La Saint-Estève, dans une longue expiration, parut rassembler la force de vivre encore un moment.

— Allons, dit-elle d’une voix éteinte, c’est bien, tu prends part à ta vieille tante ; mais défie-toi, j’ai retrouvé ici…

Le poison l’empêcha d’achever sa phrase.

Après avoir assuré la morte sur son siège, où elle fut maintenue par la raideur cadavérique qui avait envahi les extrémités inférieures, il déposa respectueusement un baiser sur son front ridé et déjà d’un froid de glace.

Ensuite, ouvrant la porte de la salle mortuaire et appelant l’officier qui commandait le détachement :

— Monsieur, dit-il, cette femme est morte, empoisonnée sans doute, pendant que je l’interrogeais.
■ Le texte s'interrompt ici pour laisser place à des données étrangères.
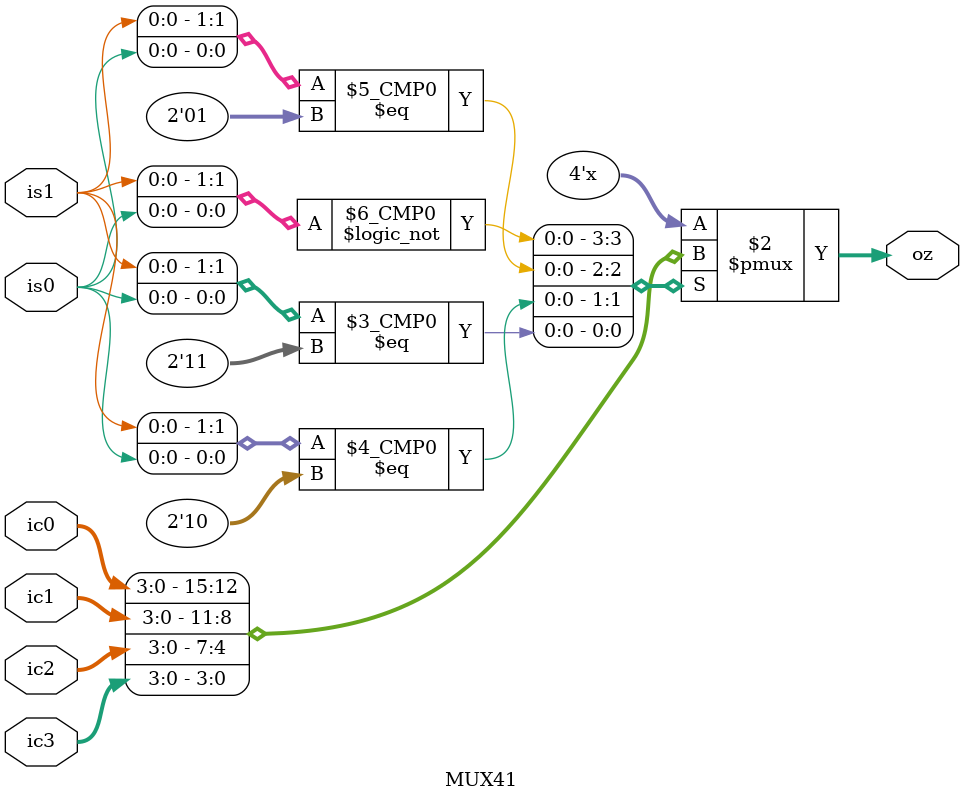
<source format=v>
`timescale 1ns / 1ps


module MUX41(
    input [3:0] ic0,
    input [3:0] ic1,
    input [3:0] ic2,
    input [3:0] ic3,
    input is0,
    input is1,
    output reg [3:0] oz
    );
    
         always @ (*)
         begin
           case({is1,is0})
           2'b00: oz = ic0;
           2'b01: oz = ic1;
           2'b10: oz = ic2;
           2'b11: oz = ic3;
           default: oz = 1'bx; 
           endcase
         end
endmodule

</source>
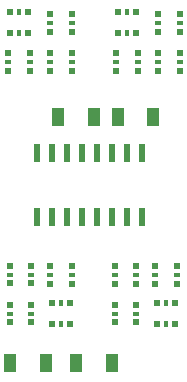
<source format=gtp>
G04 #@! TF.FileFunction,Paste,Top*
%FSLAX46Y46*%
G04 Gerber Fmt 4.6, Leading zero omitted, Abs format (unit mm)*
G04 Created by KiCad (PCBNEW 4.0.4-stable) date 10/28/16 23:00:53*
%MOMM*%
%LPD*%
G01*
G04 APERTURE LIST*
%ADD10C,0.100000*%
%ADD11R,1.000000X1.600000*%
%ADD12R,0.600000X0.600000*%
%ADD13R,0.600000X0.400000*%
%ADD14R,0.400000X0.600000*%
%ADD15R,0.600000X1.500000*%
G04 APERTURE END LIST*
D10*
D11*
X40894000Y-34290000D03*
X37894000Y-34290000D03*
X42926000Y-34290000D03*
X45926000Y-34290000D03*
X39394000Y-55118000D03*
X42394000Y-55118000D03*
X36830000Y-55118000D03*
X33830000Y-55118000D03*
D12*
X37214400Y-46861600D03*
D13*
X37214400Y-47611600D03*
D12*
X37214400Y-48361600D03*
X39014400Y-48361600D03*
D13*
X39014400Y-47611600D03*
D12*
X39014400Y-46861600D03*
X47904400Y-48361600D03*
D13*
X47904400Y-47611600D03*
D12*
X47904400Y-46861600D03*
X46104400Y-46861600D03*
D13*
X46104400Y-47611600D03*
D12*
X46104400Y-48361600D03*
X37364400Y-51813600D03*
D14*
X38114400Y-51813600D03*
D12*
X38864400Y-51813600D03*
X38864400Y-50013600D03*
D14*
X38114400Y-50013600D03*
D12*
X37364400Y-50013600D03*
X47754400Y-50013600D03*
D14*
X47004400Y-50013600D03*
D12*
X46254400Y-50013600D03*
X46254400Y-51813600D03*
D14*
X47004400Y-51813600D03*
D12*
X47754400Y-51813600D03*
X33796400Y-50151600D03*
D13*
X33796400Y-50901600D03*
D12*
X33796400Y-51651600D03*
X35596400Y-51651600D03*
D13*
X35596400Y-50901600D03*
D12*
X35596400Y-50151600D03*
X44486400Y-51651600D03*
D13*
X44486400Y-50901600D03*
D12*
X44486400Y-50151600D03*
X42686400Y-50151600D03*
D13*
X42686400Y-50901600D03*
D12*
X42686400Y-51651600D03*
X33796400Y-46849600D03*
D13*
X33796400Y-47599600D03*
D12*
X33796400Y-48349600D03*
X35596400Y-48349600D03*
D13*
X35596400Y-47599600D03*
D12*
X35596400Y-46849600D03*
X44486400Y-48361600D03*
D13*
X44486400Y-47611600D03*
D12*
X44486400Y-46861600D03*
X42686400Y-46861600D03*
D13*
X42686400Y-47611600D03*
D12*
X42686400Y-48361600D03*
D15*
X36093400Y-42679600D03*
X37363400Y-42679600D03*
X38633400Y-42679600D03*
X39903400Y-42679600D03*
X41173400Y-42679600D03*
X42443400Y-42679600D03*
X43713400Y-42679600D03*
X44983400Y-42679600D03*
X44983400Y-37279600D03*
X43713400Y-37279600D03*
X42443400Y-37279600D03*
X41173400Y-37279600D03*
X39903400Y-37279600D03*
X38633400Y-37279600D03*
X37363400Y-37279600D03*
X36093400Y-37279600D03*
D12*
X35458400Y-30327600D03*
D13*
X35458400Y-29577600D03*
D12*
X35458400Y-28827600D03*
X33658400Y-28827600D03*
D13*
X33658400Y-29577600D03*
D12*
X33658400Y-30327600D03*
X42802400Y-28827600D03*
D13*
X42802400Y-29577600D03*
D12*
X42802400Y-30327600D03*
X44602400Y-30327600D03*
D13*
X44602400Y-29577600D03*
D12*
X44602400Y-28827600D03*
X35308400Y-25375600D03*
D14*
X34558400Y-25375600D03*
D12*
X33808400Y-25375600D03*
X33808400Y-27175600D03*
D14*
X34558400Y-27175600D03*
D12*
X35308400Y-27175600D03*
X42952400Y-27175600D03*
D14*
X43702400Y-27175600D03*
D12*
X44452400Y-27175600D03*
X44452400Y-25375600D03*
D14*
X43702400Y-25375600D03*
D12*
X42952400Y-25375600D03*
X39014400Y-27025600D03*
D13*
X39014400Y-26275600D03*
D12*
X39014400Y-25525600D03*
X37214400Y-25525600D03*
D13*
X37214400Y-26275600D03*
D12*
X37214400Y-27025600D03*
X46358400Y-25525600D03*
D13*
X46358400Y-26275600D03*
D12*
X46358400Y-27025600D03*
X48158400Y-27025600D03*
D13*
X48158400Y-26275600D03*
D12*
X48158400Y-25525600D03*
X39014400Y-30327600D03*
D13*
X39014400Y-29577600D03*
D12*
X39014400Y-28827600D03*
X37214400Y-28827600D03*
D13*
X37214400Y-29577600D03*
D12*
X37214400Y-30327600D03*
X46358400Y-28827600D03*
D13*
X46358400Y-29577600D03*
D12*
X46358400Y-30327600D03*
X48158400Y-30327600D03*
D13*
X48158400Y-29577600D03*
D12*
X48158400Y-28827600D03*
M02*

</source>
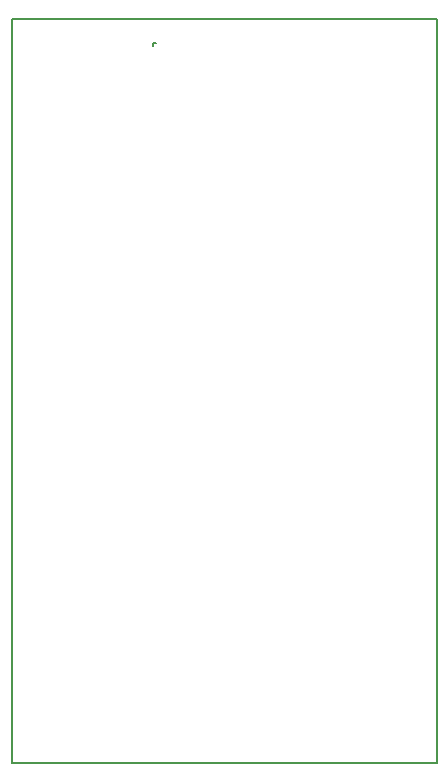
<source format=gbr>
G04 #@! TF.FileFunction,Profile,NP*
%FSLAX46Y46*%
G04 Gerber Fmt 4.6, Leading zero omitted, Abs format (unit mm)*
G04 Created by KiCad (PCBNEW 4.0.7-e2-6376~61~ubuntu18.04.1) date Sat Jul 21 19:55:46 2018*
%MOMM*%
%LPD*%
G01*
G04 APERTURE LIST*
%ADD10C,0.100000*%
%ADD11C,0.150000*%
G04 APERTURE END LIST*
D10*
D11*
X-23750000Y-2000000D02*
X-24000000Y-2000000D01*
X-24000000Y-2000000D02*
X-24000000Y-2250000D01*
X-36000000Y-63000000D02*
X-36000000Y0D01*
X0Y-63000000D02*
X-36000000Y-63000000D01*
X0Y0D02*
X0Y-63000000D01*
X-36000000Y0D02*
X0Y0D01*
M02*

</source>
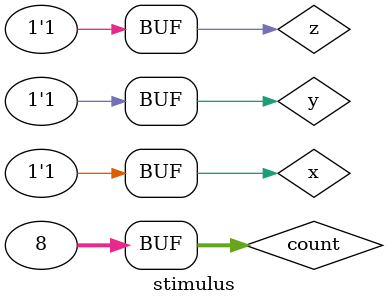
<source format=v>
module fullSubtr (
    output D,
    B,
    input  x,
    y,
    z
);
    assign D = (~x & ~y & z) | (~x & y & ~z) | (x & ~y & ~z) | (x & y & z);
    assign B = (~x & y) | (~x & z) | (y & z);
endmodule

module stimulus;
    reg x, y, z;
    wire D, B;
    fullSubtr sub1 (
        D,
        B,
        x,
        y,
        z
    );
    integer count = 0;
    initial begin
        for (count = 0; count < 8; count++) begin
            {x, y, z} = count;
            #1;
        end
    end
    initial begin
        $monitor("x:%b, y:%b,z:%b  - B:%b, D:%b", x, y, z, B, D);
    end
endmodule

</source>
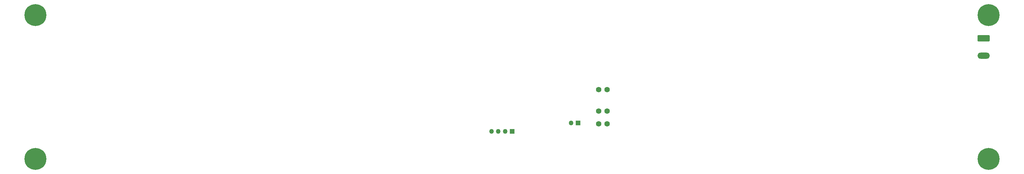
<source format=gbr>
%TF.GenerationSoftware,KiCad,Pcbnew,6.0.8-f2edbf62ab~116~ubuntu22.04.1*%
%TF.CreationDate,2022-10-14T18:08:29+02:00*%
%TF.ProjectId,bms,626d732e-6b69-4636-9164-5f7063625858,rev?*%
%TF.SameCoordinates,Original*%
%TF.FileFunction,Soldermask,Bot*%
%TF.FilePolarity,Negative*%
%FSLAX46Y46*%
G04 Gerber Fmt 4.6, Leading zero omitted, Abs format (unit mm)*
G04 Created by KiCad (PCBNEW 6.0.8-f2edbf62ab~116~ubuntu22.04.1) date 2022-10-14 18:08:29*
%MOMM*%
%LPD*%
G01*
G04 APERTURE LIST*
G04 Aperture macros list*
%AMRoundRect*
0 Rectangle with rounded corners*
0 $1 Rounding radius*
0 $2 $3 $4 $5 $6 $7 $8 $9 X,Y pos of 4 corners*
0 Add a 4 corners polygon primitive as box body*
4,1,4,$2,$3,$4,$5,$6,$7,$8,$9,$2,$3,0*
0 Add four circle primitives for the rounded corners*
1,1,$1+$1,$2,$3*
1,1,$1+$1,$4,$5*
1,1,$1+$1,$6,$7*
1,1,$1+$1,$8,$9*
0 Add four rect primitives between the rounded corners*
20,1,$1+$1,$2,$3,$4,$5,0*
20,1,$1+$1,$4,$5,$6,$7,0*
20,1,$1+$1,$6,$7,$8,$9,0*
20,1,$1+$1,$8,$9,$2,$3,0*%
G04 Aperture macros list end*
%ADD10C,0.800000*%
%ADD11C,6.400000*%
%ADD12R,1.350000X1.350000*%
%ADD13O,1.350000X1.350000*%
%ADD14C,1.600000*%
%ADD15RoundRect,0.250000X-1.550000X0.650000X-1.550000X-0.650000X1.550000X-0.650000X1.550000X0.650000X0*%
%ADD16O,3.600000X1.800000*%
G04 APERTURE END LIST*
D10*
%TO.C,H4*%
X382000000Y-101600000D03*
X383697056Y-105697056D03*
X383697056Y-102302944D03*
X384400000Y-104000000D03*
D11*
X382000000Y-104000000D03*
D10*
X382000000Y-106400000D03*
X380302944Y-102302944D03*
X380302944Y-105697056D03*
X379600000Y-104000000D03*
%TD*%
%TO.C,H3*%
X382000000Y-143600000D03*
X383697056Y-147697056D03*
X383697056Y-144302944D03*
X384400000Y-146000000D03*
D11*
X382000000Y-146000000D03*
D10*
X382000000Y-148400000D03*
X380302944Y-144302944D03*
X380302944Y-147697056D03*
X379600000Y-146000000D03*
%TD*%
%TO.C,H2*%
X104000000Y-101600000D03*
X105697056Y-105697056D03*
X105697056Y-102302944D03*
X106400000Y-104000000D03*
D11*
X104000000Y-104000000D03*
D10*
X104000000Y-106400000D03*
X102302944Y-102302944D03*
X102302944Y-105697056D03*
X101600000Y-104000000D03*
%TD*%
%TO.C,H1*%
X104000000Y-143600000D03*
X105697056Y-147697056D03*
X105697056Y-144302944D03*
X106400000Y-146000000D03*
D11*
X104000000Y-146000000D03*
D10*
X104000000Y-148400000D03*
X102302944Y-144302944D03*
X102302944Y-147697056D03*
X101600000Y-146000000D03*
%TD*%
D12*
%TO.C,Comm1*%
X243000000Y-138000000D03*
D13*
X241000000Y-138000000D03*
X239000000Y-138000000D03*
X237000000Y-138000000D03*
%TD*%
D14*
%TO.C,TH10K1*%
X268250000Y-125750000D03*
X270750000Y-125750000D03*
%TD*%
D12*
%TO.C,MCUPower1*%
X262250000Y-135500000D03*
D13*
X260250000Y-135500000D03*
%TD*%
D15*
%TO.C,Battery1*%
X380557500Y-110777500D03*
D16*
X380557500Y-115857500D03*
%TD*%
D14*
%TO.C,TH10K3*%
X268250000Y-135750000D03*
X270750000Y-135750000D03*
%TD*%
%TO.C,TH10K2*%
X268250000Y-132000000D03*
X270750000Y-132000000D03*
%TD*%
M02*

</source>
Vous allez conduire les autres prisonniers à la résidence, où vous les ferez écrouer à la maison d’arrêt. Laissez ici quelques hommes à la garde des morts, que l’on rassemblera dans cette salle. Et surtout, les plus grands égards pour ces restes humains qui sont ceux de gens non encore jugés et, par conséquent, présumés innocents ! En passant au prochain village, j’enverrai le curé pour leur donner la sépulture chrétienne.

Cela dit, Vautrin enfourcha son cheval et il partit au galop, comme s’il espérait que le mouvement l’aiderait à secouer ses idées funèbres.